И мы замолчали, все же Ефимыча не зря старостой выбрали, умеет, когда надо, слово сказать. А Паука все равно придется ехать добивать… «Подожди, – одернул я сам себя, – ты еще здесь с его подручными разберись…»
Боеприпасы нашлись на следующий день, и мы долго копались, подбирая необходимые ленты с 30- миллиметровыми гранатами для АГС, ленты с патронами для крупнокалиберного «Корда», патроны для АКСУ и гранаты для РПГ. Телеги были наполнены до предела лошадиных сил, когда из хранилища выбежал Юра, довольно жмурясь на какие-то железяки, как кот на ведро сметаны.
– Ты посмотри! – Он совал мне под нос дурно пахнувшую смазкой железяку.
Молчу… пускай повосторгается, только в штаны б от радости не наложил.
– Степа, – орет он, – это титановые шестерни, и там их целый склад!
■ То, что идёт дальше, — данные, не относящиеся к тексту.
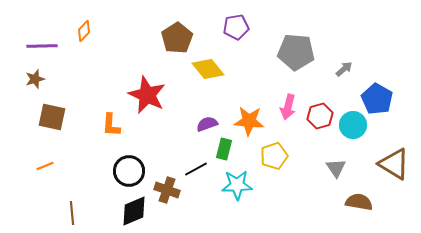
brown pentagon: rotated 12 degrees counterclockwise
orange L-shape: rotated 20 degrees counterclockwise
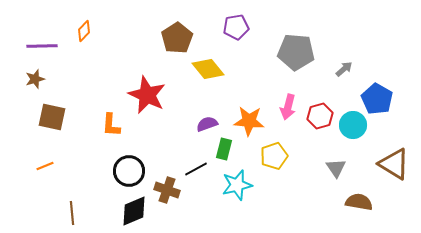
cyan star: rotated 12 degrees counterclockwise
Разнокалиберные! С разным «шагом» и наклоном! Им сносу нет, теперь мы механическое производство освоить сможем! И подшипники есть!
– Все, Юр, все собираемся, твои железки обсудите с Мишкой, он у нас механик-любитель, да и места для них на телегах уже нет.
– Тогда я сам понесу, – слегка обиделся Юра.
– Ладно, ладно, сворачиваемся.
И, пока мы с Ефимычем маскировали вход, в телеги уже впрягли лошадей, и обоз тронулся…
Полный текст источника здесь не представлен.